Heffalump (2) [Avatar] Offline
#1
I am confused by the statement on p228 of The Quick Python Book, 2e concerning the raw string (r"\ten")
"The previous RE example then becomes
regexp = re.compile(r"\ten")
which works as expected. The compiled RE looks for a single backslash followed by the letters ten."

This isn’t what I expected because earlier on p228 it states " No matter how you do it, raw string notation can be taken as an instruction to Python saying, Don’t process special sequences in this string.” If Python is not processing special sequences in the string r"\ten", why doesn’t it interpret it as two backslashes followed by the letters ten?

I ran the following small program to count occurrences of en in a file and this confirmed that Python did interpret regexp = re.compile(r"\ten") as en instead of as \ten.
import re
regexp = re.compile(r"\ten")
count = 0
file = open("RawStrTest.txt", 'r')
for line in file.readlines():
if regexp.search(line):
count = count + 1
file.close()
print(count)

To find how Python interpreted r"\ten" if re.compile is not used I did the following.
>>> print("\ten"smilie
en

and

>>> print(r"\ten"smilie
\ten

So it seems that if re.compile is not used then r"\ten" is interpreted as two backslashes followed by the letters ten. This is what I expected.
So why did the authors of the book expect otherwise? Are my expectations naïve or is my interpretation the natural one and is re.compile causing a problem?
Is re.compile best avoided as on p226 it states that re.compile “isn’t strictly necessary”?
Heffalump (2) [Avatar] Offline
#2
Re: Raw Strings
Further to my last post I did:
>>> r"\ten"
Thie response was
'\\ten'

Why does this happen? It seems to be going too far. Rather than just not interpreting special characters in a raw string, Python seems to be uninterpreting or reverse engineering some of them. Python seems to ask what string would produce "\ten" after some of the special characters had done their work.
naomi.ceder (134) [Avatar] Offline
#3
Re: Raw Strings
What you're seeing is not quite what you think. There is a difference between the actual values and the way that they are shown and entered.

So the "r" in front of r"\ten" is to ensure that re.compile will receive both backslashes when it compiles the regular expression. Without the r, Python would go ahead and escape the string on input and thus pass " en to re, which would be understood as "<TAB>en", not what we want.

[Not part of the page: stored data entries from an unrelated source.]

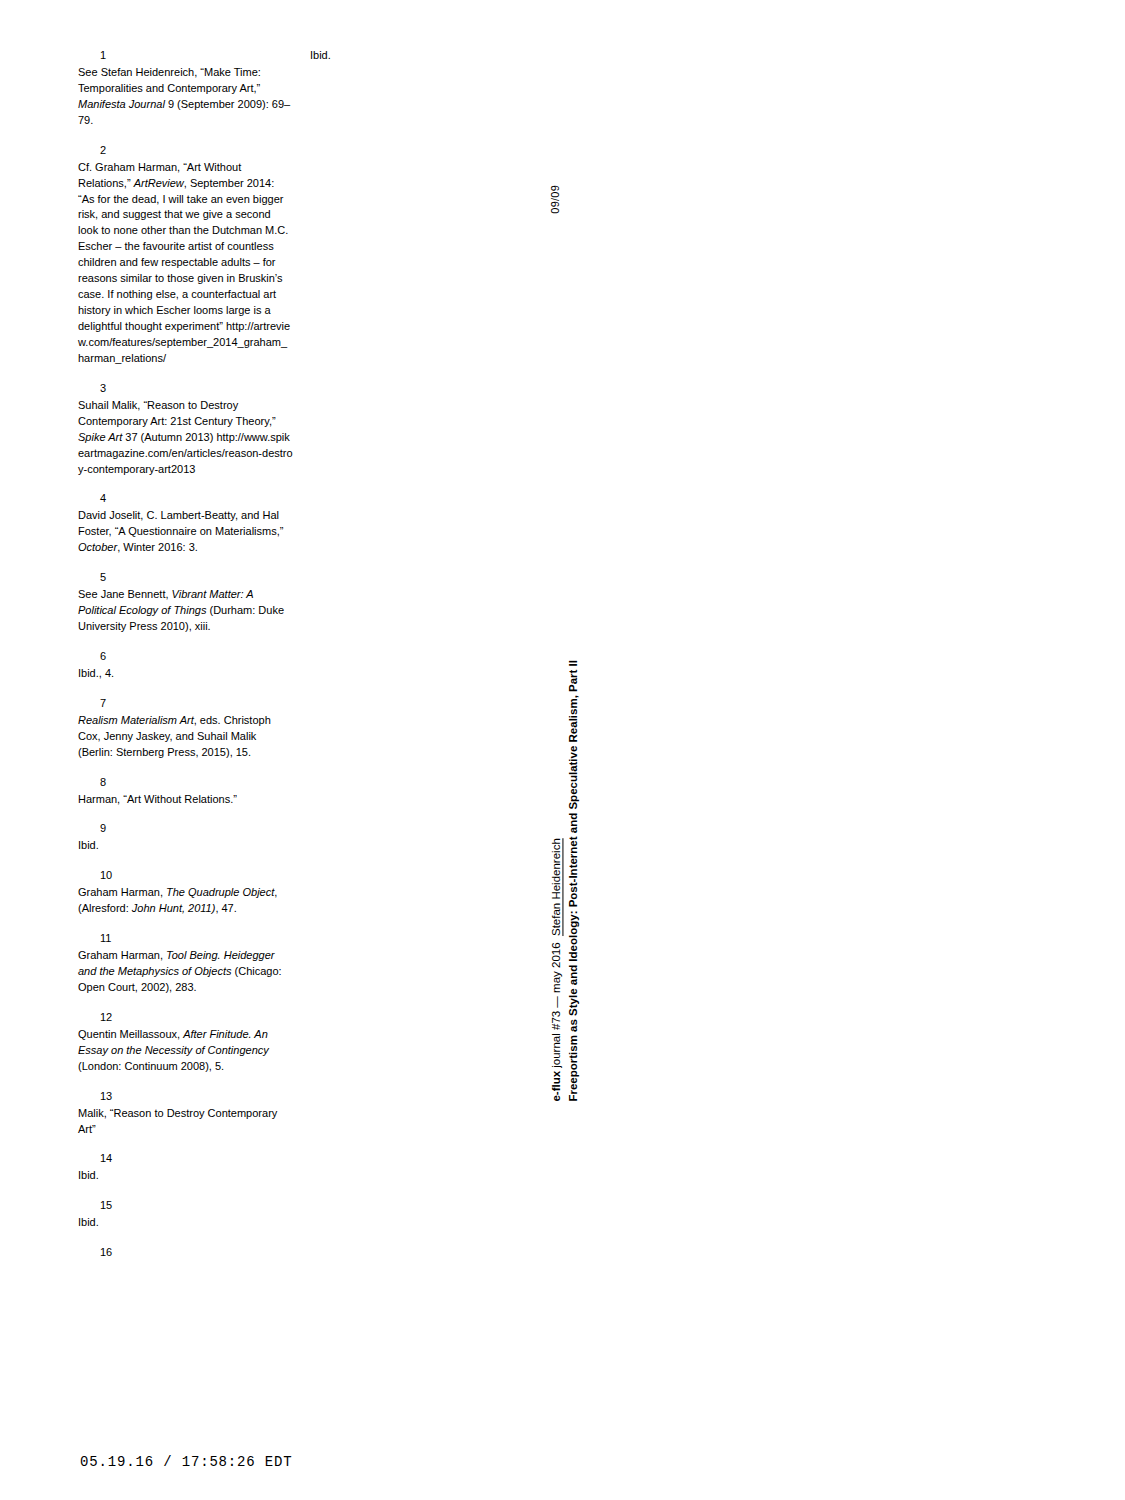1
See Stefan Heidenreich, “Make Time: Temporalities and Contemporary Art,” Manifesta Journal 9 (September 2009): 69–79.
2
Cf. Graham Harman, “Art Without Relations,” ArtReview, September 2014: “As for the dead, I will take an even bigger risk, and suggest that we give a second look to none other than the Dutchman M.C. Escher – the favourite artist of countless children and few respectable adults – for reasons similar to those given in Bruskin’s case. If nothing else, a counterfactual art history in which Escher looms large is a delightful thought experiment” http://artreview.com/features/september_2014_graham_harman_relations/
3
Suhail Malik, “Reason to Destroy Contemporary Art: 21st Century Theory,” Spike Art 37 (Autumn 2013) http://www.spikeartmagazine.com/en/articles/reason-destroy-contemporary-art2013
4
David Joselit, C. Lambert-Beatty, and Hal Foster, “A Questionnaire on Materialisms,” October, Winter 2016: 3.
5
See Jane Bennett, Vibrant Matter: A Political Ecology of Things (Durham: Duke University Press 2010), xiii.
6
Ibid., 4.
7
Realism Materialism Art, eds. Christoph Cox, Jenny Jaskey, and Suhail Malik (Berlin: Sternberg Press, 2015), 15.
8
Harman, “Art Without Relations.”
9
Ibid.
10
Graham Harman, The Quadruple Object, (Alresford: John Hunt, 2011), 47.
11
Graham Harman, Tool Being. Heidegger and the Metaphysics of Objects (Chicago: Open Court, 2002), 283.
12
Quentin Meillassoux, After Finitude. An Essay on the Necessity of Contingency (London: Continuum 2008), 5.
13
Malik, “Reason to Destroy Contemporary Art”
14
Ibid.
15
Ibid.
16
Ibid.
09/09
e-flux journal #73 — may 2016 Stefan Heidenreich
Freeportism as Style and Ideology: Post-Internet and Speculative Realism, Part II
05.19.16 / 17:58:26 EDT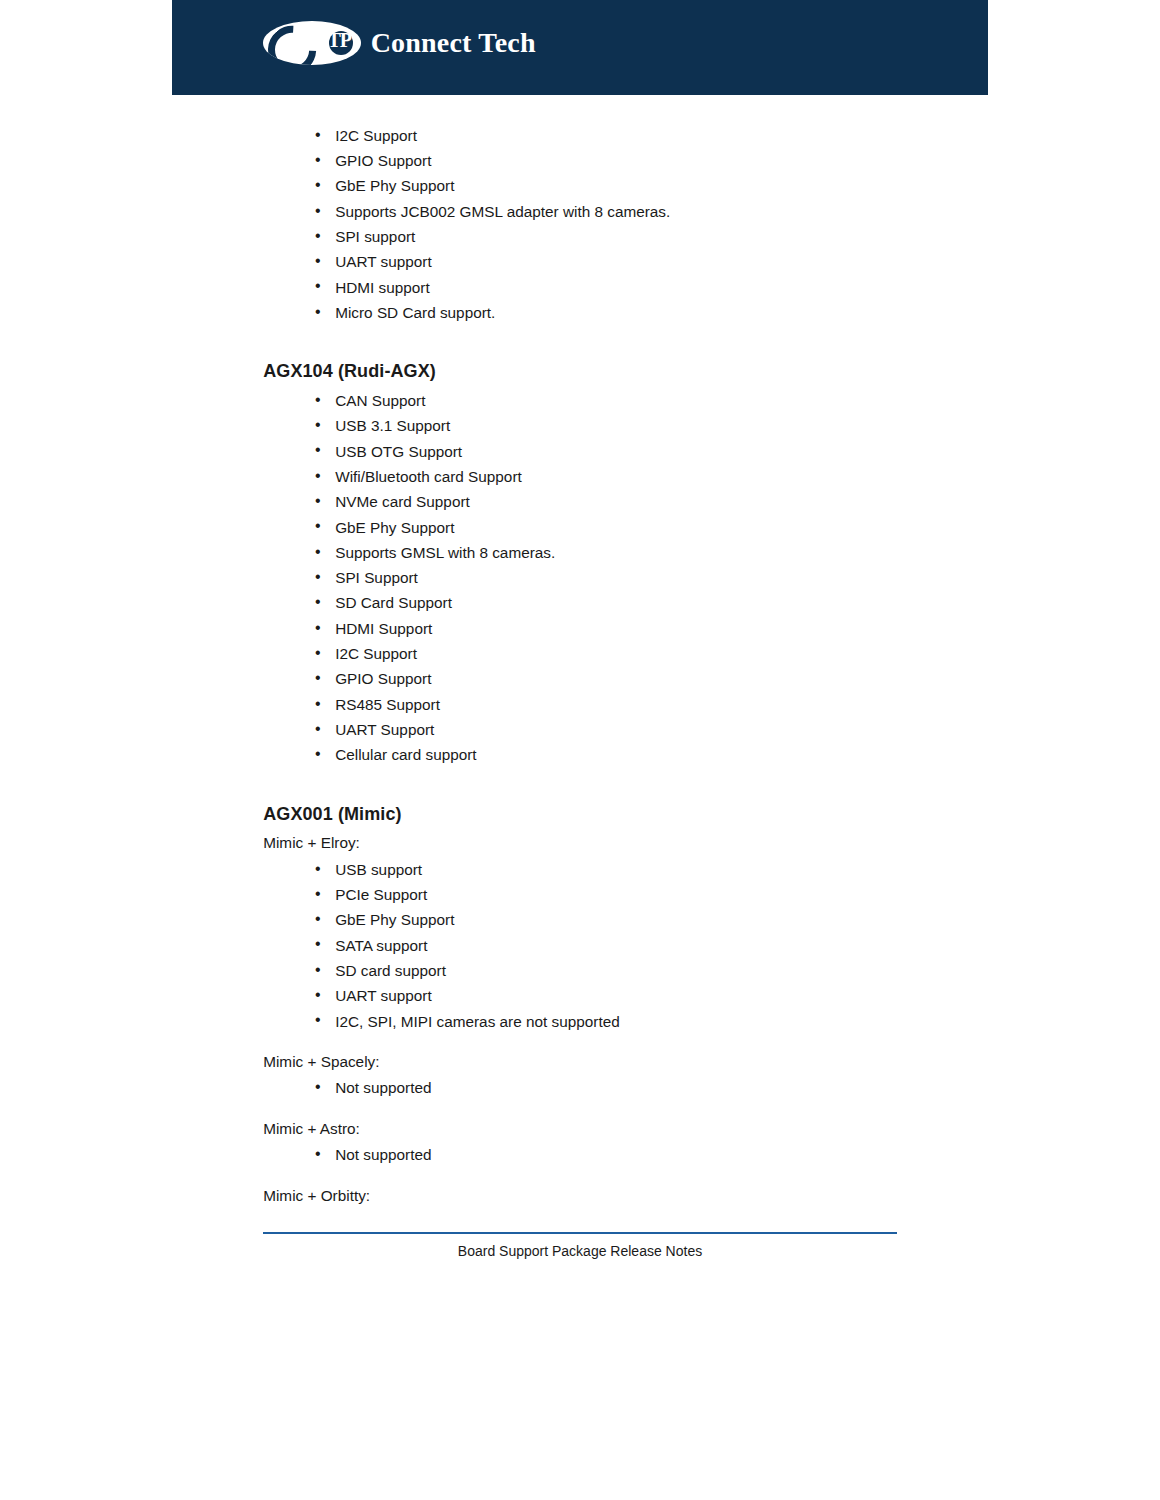TP
Connect Tech
I2C Support
GPIO Support
GbE Phy Support
Supports JCB002 GMSL adapter with 8 cameras.
SPI support
UART support
HDMI support
Micro SD Card support.
AGX104 (Rudi-AGX)
CAN Support
USB 3.1 Support
USB OTG Support
Wifi/Bluetooth card Support
NVMe card Support
GbE Phy Support
Supports GMSL with 8 cameras.
SPI Support
SD Card Support
HDMI Support
I2C Support
GPIO Support
RS485 Support
UART Support
Cellular card support
AGX001 (Mimic)
Mimic + Elroy:
USB support
PCIe Support
GbE Phy Support
SATA support
SD card support
UART support
I2C, SPI, MIPI cameras are not supported
Mimic + Spacely:
Not supported
Mimic + Astro:
Not supported
Mimic + Orbitty:
Board Support Package Release Notes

Similarly when displaying the value that was entered as r"\ten", Python needs to double the number of slashes, because that's what would be needed to enter "\ten" if the r wasn't used.

You can think of the r as just a shortcut for escaping everything:

r"\ten" == "\\ten"

This is admittedly a confusing topic, but Python is behaving as it should. And this is why people get headaches dealing with regular expressions.

Thanks for writing and I hope this helps.